Netanjahu gibt sich siegessicher
Koalitionsbildung könnte schwierig werden / 34 Parteien und Listen stellen sich den Wählern
Von Oliver Eberhardt *
Gibt es eine Wahl? Wenn man sich
Premierminister Benjamin Netanjahu
anschaut, könnte man
meinen, es gäbe keine. Und schon
gar nicht morgen. Unbekümmert
macht der Mann das, was israelische
Regierungschefs eben so machen:
Kabinettssitzungen abhalten,
Kindergärten besuchen, ab
und zu mal wieder vor der iranischen
Gefahr warnen. Wahlkampf?
Keine Spur! Wenn sich jemand
äußert, dann sind es die
Leute vom Kampagnenteam seines
Parteienbündnisses, eines Zusammenschlusses
aus Netanjahus
Likud-Block und der rechten Jisrael
Beitenu (Unser Haus Israel)
des vor einigen Wochen zurückgetretenen
Außenministers Avigdor
Lieberman.
»Das ist, als würde man sich
den Piepton eines Testbildes anhören,
um zu schauen, wie lange
man es aushält«, klagt ein Likud-
Abgeordneter, »Diese Arroganz ist
unerträglich.« Denn es heißt, Netanjahu
sei der sichere Gewinner
der morgigen Parlamentswahl, die
Rechte werde eine haushohe
Mehrheit einfahren. Und genau so
benimmt sich das Team Netanjahus.
Die Realität ist eine andere: Ja,
so wie es jetzt aussieht, dürfte Likud-
Beitenu die stärkste Fraktion
werden. Ja, Netanjahu dürfte deshalb
mit der Regierungsbildung
beauftragt werden. Doch ob er seine
Wunschregierung wird bilden
können, ist ebenso offen wie die
Antwort auf die Frage, ob er am
Ende tatsächlich Premierminister
wird.
Die Wähler werden morgen nur
die Zusammensetzung des Parlamentes
bestimmen. Wie sich die
künftige Regierung zusammensetzt
und welche Politik sie betreiben
wird, das wird erst Tage,
möglicherweise sogar Wochen
nach der Wahl feststehen.
Und ob es eine rein rechts-religiöse
Regierung sein wird, ist sehr
fraglich. Denn Likud-Beitenu befindet
sich trotz der prognostizierten
Stärke in einer tiefen Krise.

Aufgabenstellung: Übersetzen Sie den Satz „Die Wähler werden morgen nur die Zusammensetzung des Parlamentes bestimmen.“ aus dem Lesetext über Netanjahu ins Englische.

Vorliegende Daten:

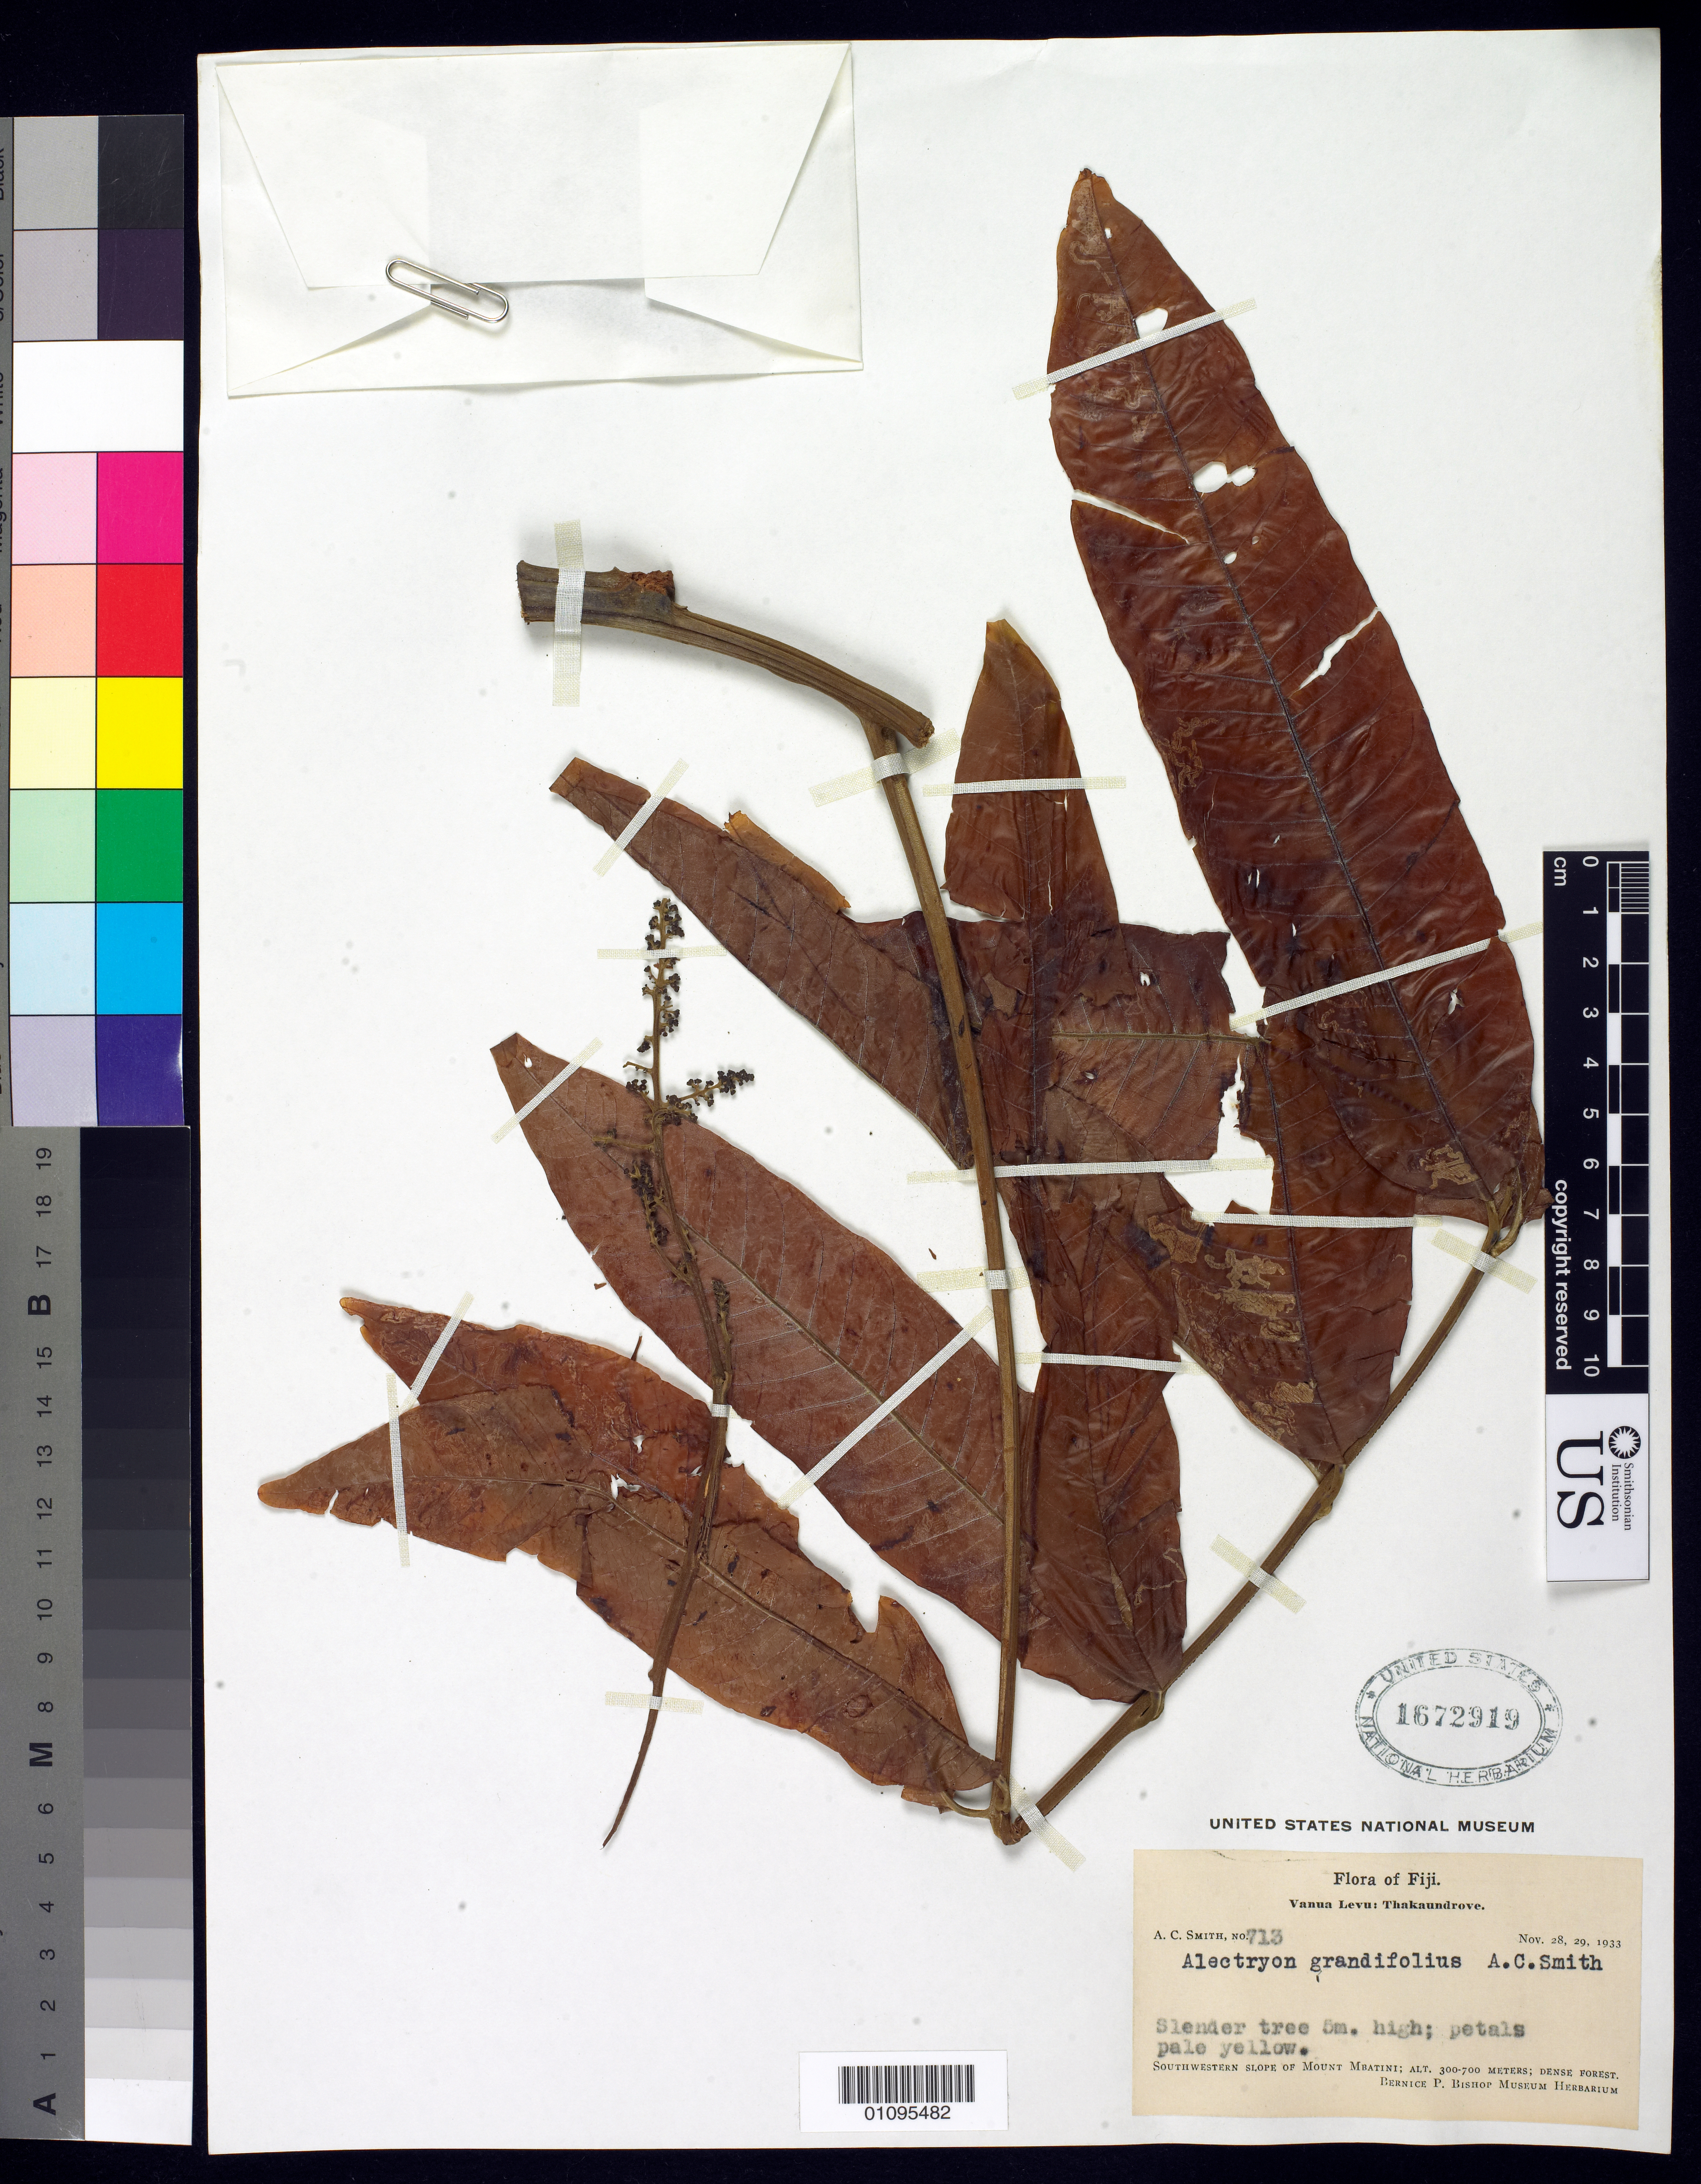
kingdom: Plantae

Gelöste Aufgabe: Tomorrow the voters will only determine the composition of the parliament.